For a long time, “youth hostel” conjured up an image of noisy kids on school trips staying 10 to a room, with shower and other facilities shared by the whole floor and peppermint tea for breakfast. That doesn’t exactly sound like a vacation. But times have changed. Hostels are now marketing to families – and, according to Knut Dinter, spokesman for the German Youth Hostel Association (DJH), “more and more families are staying at hostels every year.” Families generally account for about a fifth of the total number of guests, and in some areas of the country it’s as much as a third.

Obviously, hostels are not going to appeal to all families, since a certain amount of sacrificed comfort is inevitable. “There is often very little space to put suitcases and clothing , sometimes just a locker you can’t fit a lot into,” says Torsten Kirstges of the Jade University of Applied Sciences in Wilhelmshaven. “And instead of double beds, the parents have to sleep in bunk beds.” Plus, there are only a few rooms with their own toilet and shower.

DJH speaker Dinter agrees, but points out that – with the family market in mind — hostels are making big investments to upgrade bathroom facilities. Winning the family market is increasingly important to the establishments since class trips are no longer as routine as they once were and hence the traditional market is on the decline.

Hostel owner Kerstin Krause says that is indeed the case. Together with her husband Ronald, she has spent the past 17 years running the “Waldkater” hostel in the town of Thale in central Germany’s Harz region. “When we started out, we mainly got school kids and college students staying here,” she says. But things started to change in the 1990s, and now the hostel has an unusually high number of family guests. Says Krause: “In 2011 for the first time we actually got more families than school classes.” And that trend continues to snowball – when one family has a good experience they tell friends, who often then decide to book a holiday with their families.

The 200-bed “Waldkater” hostel now has a number of families as regular customers. The facility offers packages for families that include children-friendly activities like movies, mini-golf, hikes. It even employs its own director of kids’ activities.

Baltic Sea vacations, at a bargain

Mecklenburg-Vorpommern, the German state with the longest stretch of coastline along the Baltic Sea, has 28 youth hostels that together counted some 480,000 overnight stays in 2011. “The hostels are often located in very attractive places,” says Tobias Woitendorf, spokesman for the state’s tourism office.

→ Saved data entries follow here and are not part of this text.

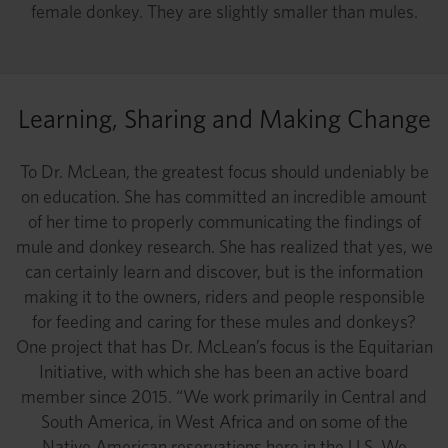
female donkey. They are slightly smaller than mules.
Learning, Sharing and Making Change
To Dr. McLean, the greatest focus should undeniably be
on education. She has committed an incredible amount
of her time to properly communicating the findings of
mule and donkey research. She has realized that yes, we
can certainly learn and discover, but is the information
making it to the owners, riders and people responsible
for feeding and caring for these mules and donkeys?
One project that has Dr. McLean’s focus is the Equitarian
Initiative, with which she has been an active board
member since 2015. “We work primarily in Central and
South America, in West Africa and on some of the
Native American reservations here in the U.S. We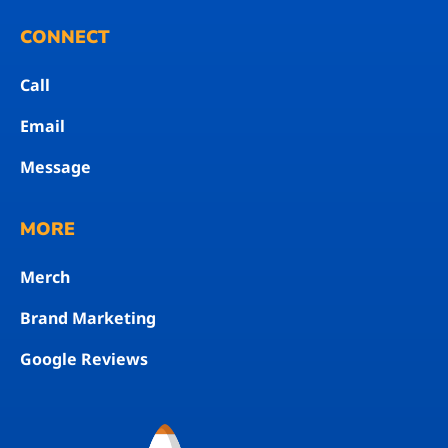
CONNECT
Call
Email
Message
MORE
Merch
Brand Marketing
Google Reviews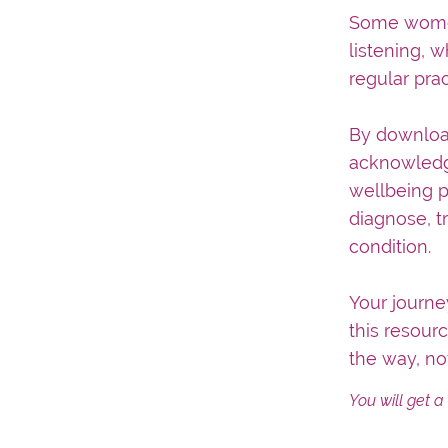
Some women 
listening, 
regular prac
By download
acknowledge
wellbeing p
diagnose, t
condition.
Your journ
this resour
the way, no
You will get 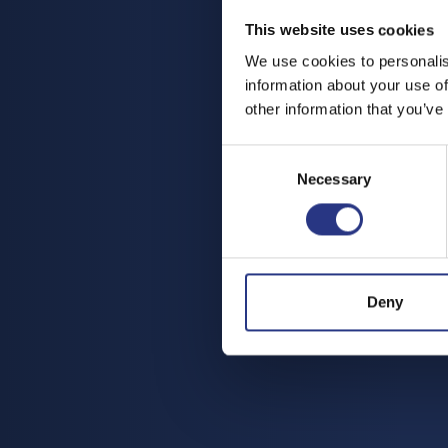
This website uses cookies
We use cookies to personalis
information about your use of
other information that you’ve
Consent
Necessary
Selection
Deny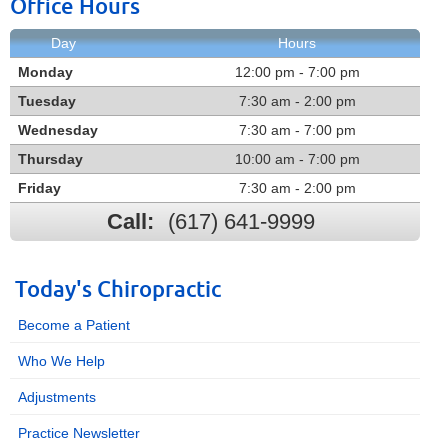
Office Hours
Day
Hours
Monday
12:00 pm - 7:00 pm
Tuesday
7:30 am - 2:00 pm
Wednesday
7:30 am - 7:00 pm
Thursday
10:00 am - 7:00 pm
Friday
7:30 am - 2:00 pm
Call:
(617) 641-9999
Today's Chiropractic
Become a Patient
Who We Help
Adjustments
Practice Newsletter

Top locations include Binz, a favorite resort on the island of Rügen, and Zingst, Kühlungsborn and Heringsdorf, where there are hostels near the beach. The Prora hostel that opened in July 2011 is located in a huge, seaside complex under heritage protection.

Ursula Tempel has been the manager of a hostel in Wyk on the North Sea island of Föhr for 21 years. Her hostel too boasts proximity to the sea, and she has seen the number of families increase – they now account for some 20% of guests at her establishment, she says. And while there are many reasons for this, not least that hostels are kid-friendly, cost is definitely a major factor: she charges 26 euros per person per night.

No wonder then that space in her 162-bed facility is sought after. “We start taking reservations for the following summer in September,” says Tempel. “The 10 rooms with their own WC and shower are the first ones to be snapped up.” She advises early booking, and points out that the DJH reservations system on www.jugendherberge.de indicates immediately where and when there are still vacancies.

The German Youth Hostel Association is a not-for-profit, national umbrella association uniting 14 state associations – which adds up to 535 hostels and a total bed count of 75,700. Anyone wishing to stay in a hostel must first become a member of the DJH. Annual membership costs 12.50 euros for “Juniors’ (under 26 years of age), 21 euros for individual members over 27 and as much for a family membership. Every family member receives their own membership card so that they can plan trips in different constellations.